■ **Required action**: Copy out, exactly, the first line of the entries below and every line after it through the one containing "39: (318, 162, 0.49)".

■ **Provided records**:
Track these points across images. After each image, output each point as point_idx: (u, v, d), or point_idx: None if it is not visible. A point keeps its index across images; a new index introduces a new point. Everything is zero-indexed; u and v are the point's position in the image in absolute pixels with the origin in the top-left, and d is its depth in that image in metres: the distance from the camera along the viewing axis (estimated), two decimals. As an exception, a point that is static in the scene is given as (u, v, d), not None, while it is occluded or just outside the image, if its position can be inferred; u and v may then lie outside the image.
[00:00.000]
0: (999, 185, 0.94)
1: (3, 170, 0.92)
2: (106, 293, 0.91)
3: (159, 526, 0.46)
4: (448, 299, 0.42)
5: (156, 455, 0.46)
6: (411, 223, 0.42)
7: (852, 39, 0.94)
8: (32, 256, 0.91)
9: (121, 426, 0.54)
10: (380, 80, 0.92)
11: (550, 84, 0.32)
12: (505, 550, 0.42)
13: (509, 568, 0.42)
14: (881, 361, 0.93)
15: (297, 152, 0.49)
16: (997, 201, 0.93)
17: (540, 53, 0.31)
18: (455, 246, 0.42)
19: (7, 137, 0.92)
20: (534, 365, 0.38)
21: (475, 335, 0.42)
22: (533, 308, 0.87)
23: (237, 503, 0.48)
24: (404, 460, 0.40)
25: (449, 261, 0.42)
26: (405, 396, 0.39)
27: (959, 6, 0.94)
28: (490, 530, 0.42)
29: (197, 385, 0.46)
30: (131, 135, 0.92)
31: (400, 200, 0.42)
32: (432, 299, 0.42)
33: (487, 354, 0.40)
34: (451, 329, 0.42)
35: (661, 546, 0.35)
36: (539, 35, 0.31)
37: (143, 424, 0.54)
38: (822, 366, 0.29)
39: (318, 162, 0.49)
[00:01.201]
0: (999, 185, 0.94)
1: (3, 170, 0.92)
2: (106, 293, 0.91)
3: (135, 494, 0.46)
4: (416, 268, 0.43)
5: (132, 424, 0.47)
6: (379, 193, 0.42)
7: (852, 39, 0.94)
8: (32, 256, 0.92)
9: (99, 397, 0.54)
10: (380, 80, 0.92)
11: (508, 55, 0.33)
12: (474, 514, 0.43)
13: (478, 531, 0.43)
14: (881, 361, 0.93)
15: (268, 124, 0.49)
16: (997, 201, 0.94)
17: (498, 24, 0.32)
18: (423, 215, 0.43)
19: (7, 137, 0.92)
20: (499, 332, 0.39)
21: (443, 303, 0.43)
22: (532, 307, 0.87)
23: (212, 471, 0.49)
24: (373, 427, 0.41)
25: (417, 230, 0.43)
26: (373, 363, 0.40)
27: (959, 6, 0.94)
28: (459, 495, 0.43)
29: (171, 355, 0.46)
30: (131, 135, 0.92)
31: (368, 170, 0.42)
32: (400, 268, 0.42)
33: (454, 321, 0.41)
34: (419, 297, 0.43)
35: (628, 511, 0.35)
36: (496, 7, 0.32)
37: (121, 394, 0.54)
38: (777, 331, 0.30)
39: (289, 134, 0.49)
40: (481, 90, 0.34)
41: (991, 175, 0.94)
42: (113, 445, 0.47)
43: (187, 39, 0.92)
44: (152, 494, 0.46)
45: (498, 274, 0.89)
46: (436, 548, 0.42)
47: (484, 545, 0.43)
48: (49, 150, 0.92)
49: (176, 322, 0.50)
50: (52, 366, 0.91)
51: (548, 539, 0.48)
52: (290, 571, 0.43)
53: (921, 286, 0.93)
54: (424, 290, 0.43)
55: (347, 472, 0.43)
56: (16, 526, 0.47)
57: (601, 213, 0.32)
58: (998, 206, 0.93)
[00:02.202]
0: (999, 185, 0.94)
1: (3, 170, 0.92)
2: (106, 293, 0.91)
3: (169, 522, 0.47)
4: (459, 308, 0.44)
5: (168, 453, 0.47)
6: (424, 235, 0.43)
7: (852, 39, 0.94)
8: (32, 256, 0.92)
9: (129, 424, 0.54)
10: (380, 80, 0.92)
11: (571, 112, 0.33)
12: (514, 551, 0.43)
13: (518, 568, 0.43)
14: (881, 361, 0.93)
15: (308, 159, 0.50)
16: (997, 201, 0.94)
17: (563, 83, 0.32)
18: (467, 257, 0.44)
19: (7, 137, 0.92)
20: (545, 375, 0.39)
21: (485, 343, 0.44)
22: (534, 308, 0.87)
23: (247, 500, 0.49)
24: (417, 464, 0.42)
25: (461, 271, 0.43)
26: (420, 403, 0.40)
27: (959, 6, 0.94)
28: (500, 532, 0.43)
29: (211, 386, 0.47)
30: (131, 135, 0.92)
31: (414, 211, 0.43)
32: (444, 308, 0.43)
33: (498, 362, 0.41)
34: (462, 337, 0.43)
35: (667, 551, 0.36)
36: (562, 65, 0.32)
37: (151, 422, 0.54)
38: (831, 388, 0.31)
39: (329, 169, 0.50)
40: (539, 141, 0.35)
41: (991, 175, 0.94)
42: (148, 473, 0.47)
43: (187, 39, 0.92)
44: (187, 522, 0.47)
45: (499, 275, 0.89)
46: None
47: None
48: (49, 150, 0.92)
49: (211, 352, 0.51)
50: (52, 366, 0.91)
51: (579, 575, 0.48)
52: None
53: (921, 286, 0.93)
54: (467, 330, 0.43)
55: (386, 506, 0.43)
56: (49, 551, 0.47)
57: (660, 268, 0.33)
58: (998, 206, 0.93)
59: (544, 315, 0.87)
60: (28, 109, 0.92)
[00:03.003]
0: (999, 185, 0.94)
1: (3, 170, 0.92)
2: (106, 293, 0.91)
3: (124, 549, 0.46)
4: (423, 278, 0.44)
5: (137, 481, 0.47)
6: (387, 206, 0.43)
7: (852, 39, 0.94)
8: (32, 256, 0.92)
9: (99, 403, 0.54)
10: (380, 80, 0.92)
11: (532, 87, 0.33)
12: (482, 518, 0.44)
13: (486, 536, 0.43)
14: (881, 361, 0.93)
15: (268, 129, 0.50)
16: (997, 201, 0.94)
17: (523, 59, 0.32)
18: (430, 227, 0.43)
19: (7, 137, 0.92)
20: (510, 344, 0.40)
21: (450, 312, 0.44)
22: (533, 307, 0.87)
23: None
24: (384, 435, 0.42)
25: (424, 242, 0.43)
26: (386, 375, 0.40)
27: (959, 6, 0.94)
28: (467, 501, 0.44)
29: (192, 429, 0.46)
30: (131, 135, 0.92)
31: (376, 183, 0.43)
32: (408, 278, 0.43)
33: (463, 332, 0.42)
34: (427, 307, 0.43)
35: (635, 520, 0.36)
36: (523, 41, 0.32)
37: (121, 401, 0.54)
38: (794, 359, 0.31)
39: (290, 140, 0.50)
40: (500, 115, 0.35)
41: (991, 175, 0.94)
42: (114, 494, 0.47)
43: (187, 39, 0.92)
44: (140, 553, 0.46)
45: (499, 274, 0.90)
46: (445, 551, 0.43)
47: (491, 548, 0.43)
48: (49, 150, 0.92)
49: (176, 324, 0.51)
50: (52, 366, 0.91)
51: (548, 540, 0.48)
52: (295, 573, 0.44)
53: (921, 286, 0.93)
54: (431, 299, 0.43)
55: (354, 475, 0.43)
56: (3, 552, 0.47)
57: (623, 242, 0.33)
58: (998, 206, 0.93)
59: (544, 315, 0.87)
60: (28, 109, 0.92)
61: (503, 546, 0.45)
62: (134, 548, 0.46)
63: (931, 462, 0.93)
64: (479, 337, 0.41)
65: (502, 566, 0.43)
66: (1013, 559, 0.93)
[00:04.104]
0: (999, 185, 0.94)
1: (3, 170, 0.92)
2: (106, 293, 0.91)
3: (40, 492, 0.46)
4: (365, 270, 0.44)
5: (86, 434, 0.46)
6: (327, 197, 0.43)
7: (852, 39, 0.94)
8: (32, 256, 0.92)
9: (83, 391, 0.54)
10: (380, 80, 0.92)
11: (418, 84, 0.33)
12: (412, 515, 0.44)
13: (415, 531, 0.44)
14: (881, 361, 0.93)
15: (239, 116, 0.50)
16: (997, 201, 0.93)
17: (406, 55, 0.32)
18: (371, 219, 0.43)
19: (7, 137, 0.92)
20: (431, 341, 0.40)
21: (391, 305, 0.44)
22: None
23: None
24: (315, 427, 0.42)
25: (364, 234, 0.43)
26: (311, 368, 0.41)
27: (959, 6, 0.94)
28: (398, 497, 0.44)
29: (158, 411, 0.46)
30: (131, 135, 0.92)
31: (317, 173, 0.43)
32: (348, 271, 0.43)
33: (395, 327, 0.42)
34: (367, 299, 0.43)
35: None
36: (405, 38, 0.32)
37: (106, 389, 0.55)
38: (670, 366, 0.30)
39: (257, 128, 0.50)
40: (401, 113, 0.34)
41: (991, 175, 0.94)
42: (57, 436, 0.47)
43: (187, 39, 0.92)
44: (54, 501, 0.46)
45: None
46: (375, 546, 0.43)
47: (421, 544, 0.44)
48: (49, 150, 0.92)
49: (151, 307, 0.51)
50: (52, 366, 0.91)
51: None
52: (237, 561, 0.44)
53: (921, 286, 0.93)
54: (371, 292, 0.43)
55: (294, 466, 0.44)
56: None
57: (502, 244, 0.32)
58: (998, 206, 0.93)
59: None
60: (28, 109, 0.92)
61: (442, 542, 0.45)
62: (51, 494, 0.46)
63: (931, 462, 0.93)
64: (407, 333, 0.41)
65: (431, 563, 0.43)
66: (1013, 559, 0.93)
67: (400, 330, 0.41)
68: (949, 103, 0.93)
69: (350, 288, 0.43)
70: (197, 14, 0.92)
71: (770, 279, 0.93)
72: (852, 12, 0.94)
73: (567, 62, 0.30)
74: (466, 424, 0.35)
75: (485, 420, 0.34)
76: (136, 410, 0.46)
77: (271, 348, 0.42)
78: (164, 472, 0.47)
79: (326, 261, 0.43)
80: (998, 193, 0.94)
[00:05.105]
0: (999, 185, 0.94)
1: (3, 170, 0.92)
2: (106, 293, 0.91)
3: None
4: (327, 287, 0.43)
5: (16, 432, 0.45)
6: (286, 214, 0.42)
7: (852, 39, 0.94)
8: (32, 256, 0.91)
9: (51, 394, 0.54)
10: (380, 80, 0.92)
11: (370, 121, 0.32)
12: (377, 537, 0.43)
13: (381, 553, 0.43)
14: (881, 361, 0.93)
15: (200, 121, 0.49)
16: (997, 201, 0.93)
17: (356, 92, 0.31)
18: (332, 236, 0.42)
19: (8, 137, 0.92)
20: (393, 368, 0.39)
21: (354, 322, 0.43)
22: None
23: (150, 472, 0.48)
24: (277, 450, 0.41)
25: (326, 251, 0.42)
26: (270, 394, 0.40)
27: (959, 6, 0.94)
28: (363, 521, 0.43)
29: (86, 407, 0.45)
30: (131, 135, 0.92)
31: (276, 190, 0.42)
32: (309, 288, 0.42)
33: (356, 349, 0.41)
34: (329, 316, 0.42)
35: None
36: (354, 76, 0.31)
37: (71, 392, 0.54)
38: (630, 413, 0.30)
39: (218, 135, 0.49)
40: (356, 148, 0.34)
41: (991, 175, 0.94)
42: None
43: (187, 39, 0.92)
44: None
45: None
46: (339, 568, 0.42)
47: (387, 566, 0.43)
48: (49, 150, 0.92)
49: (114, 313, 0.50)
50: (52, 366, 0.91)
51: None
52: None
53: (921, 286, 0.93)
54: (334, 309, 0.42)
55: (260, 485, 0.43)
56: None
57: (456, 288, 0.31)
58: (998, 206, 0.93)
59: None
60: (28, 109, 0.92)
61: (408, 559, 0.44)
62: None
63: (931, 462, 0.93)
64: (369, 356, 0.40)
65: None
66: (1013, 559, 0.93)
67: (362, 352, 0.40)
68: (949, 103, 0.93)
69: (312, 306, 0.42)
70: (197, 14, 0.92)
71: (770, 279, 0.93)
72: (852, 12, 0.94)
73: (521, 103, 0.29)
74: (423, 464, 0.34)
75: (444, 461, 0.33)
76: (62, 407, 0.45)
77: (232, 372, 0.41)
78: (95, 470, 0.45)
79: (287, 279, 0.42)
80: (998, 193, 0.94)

■ **Exercise solution**:
Track these points across images. After each image, output each point as point_idx: (u, v, d), or point_idx: None if it is not visible. A point keeps its index across images; a new index introduces a new point. Everything is zero-indexed; u and v are the point's position in the image in absolute pixels with the origin in the top-left, and d is its depth in that image in metres: the distance from the camera along the viewing axis (estimated), two decimals. As an exception, a point that is static in the scene is given as (u, v, d), not None, while it is occluded or just outside the image, if its position can be inferred; u and v may then lie outside the image.
[00:00.000]
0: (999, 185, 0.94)
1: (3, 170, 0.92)
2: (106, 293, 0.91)
3: (159, 526, 0.46)
4: (448, 299, 0.42)
5: (156, 455, 0.46)
6: (411, 223, 0.42)
7: (852, 39, 0.94)
8: (32, 256, 0.91)
9: (121, 426, 0.54)
10: (380, 80, 0.92)
11: (550, 84, 0.32)
12: (505, 550, 0.42)
13: (509, 568, 0.42)
14: (881, 361, 0.93)
15: (297, 152, 0.49)
16: (997, 201, 0.93)
17: (540, 53, 0.31)
18: (455, 246, 0.42)
19: (7, 137, 0.92)
20: (534, 365, 0.38)
21: (475, 335, 0.42)
22: (533, 308, 0.87)
23: (237, 503, 0.48)
24: (404, 460, 0.40)
25: (449, 261, 0.42)
26: (405, 396, 0.39)
27: (959, 6, 0.94)
28: (490, 530, 0.42)
29: (197, 385, 0.46)
30: (131, 135, 0.92)
31: (400, 200, 0.42)
32: (432, 299, 0.42)
33: (487, 354, 0.40)
34: (451, 329, 0.42)
35: (661, 546, 0.35)
36: (539, 35, 0.31)
37: (143, 424, 0.54)
38: (822, 366, 0.29)
39: (318, 162, 0.49)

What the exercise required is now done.